The completion of the Trinity Dome at the Basilica of the National Shrine of the Immaculate Conception was the final major piece needed to finish the construction of America’s largest church, which had started in the 1920s.
The Trinity Dome is elevated 159′ above the finished floor and is the last one among six other domes decorated with Venetian glass mosaic and stone.
The crucial part of this project was the engineering of a platform to support the scaffolding and protect the public underneath it – as the church was to be open to the public during construction, including during large televised Sunday masses.
One of the most challenging aspects of this project was the development and execution of a steel erection and rigging procedure to hoist massive columns, beams, and trusses inside a church without the assistance of a crane. The creation of an innovative material transportation system allowed the transport of hefty loads with no impact to the floor or assistance of overhead lifting.
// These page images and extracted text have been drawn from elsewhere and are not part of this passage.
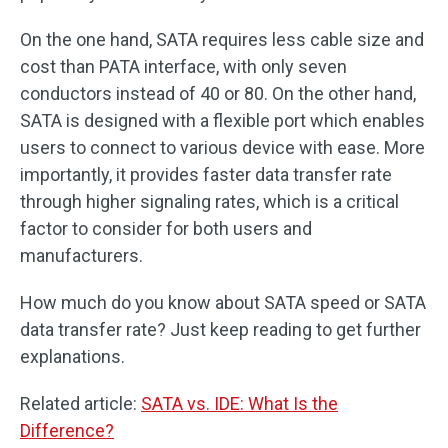
On the one hand, SATA requires less cable size and
cost than PATA interface, with only seven
conductors instead of 40 or 80. On the other hand,
SATA is designed with a flexible port which enables
users to connect to various device with ease. More
importantly, it provides faster data transfer rate
through higher signaling rates, which is a critical
factor to consider for both users and
manufacturers.
How much do you know about SATA speed or SATA
data transfer rate? Just keep reading to get further
explanations.
Related article:
SATA vs. IDE: What Is the
Difference?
Rugo designed special steel sleds to accept the massive steel pieces outside and gently transport them through the narrow door opening and inside in the picking position, ready for lifting.
It was an incredible engineering achievement, which only displaced the Owner for one weekend for their church services over two years. Rugo’s skilled labor crews worked around the clock for four weeks to minimize the disruption of the church services.
Once the platform was complete, we built a custom-designed scaffold system along with two-manpower material hoists: one to the platform and the 2nd to access the upper levels of the dome. This entire scaffold structure was enclosed to protect visitors from construction dust and debris.
Our team carefully removed 20,000 sqft of original gypsum plaster to expose the Gustavino tile substructure. The new plaster installation was a critical point of this project as we needed to ensure it matched the exact curvature of the original gypsum plaster substrate.
Once the plaster had cured, it was ready to receive the mosaic, the installation of which took six months of continuous work. The mosaic material was produced and assembled in Italy in half the initially estimated time.
The four large brick arches were clad with a custom end-matched series of Roman travertine, mounted on custom aluminum honeycomb panels; all mounted to a secondary aluminum framing system.
The dismantling of the scaffold and platform was completed six weeks ahead of schedule. The mosaic work was completed and dedicated on schedule on December 8, 2017.
This totality of this project included structural steel, concrete, highly complex rigging, and engineering in an Owner-occupied space. The platform and scaffold systems were specially designed to allow access for the installation of 20,000 sqft of new Venetian glass mural mosaic, and 8,000 sqft of new Roman travertine cladding.
This project is a once in a century opportunity, and it is deserving of recognition for the superb level of quality in the ancient art of glass mosaic. The mosaic has been applauded by the Owner and pilgrims who visit the Shrine. It was a Grand Prize Winner at the 2018 Coverings Convention.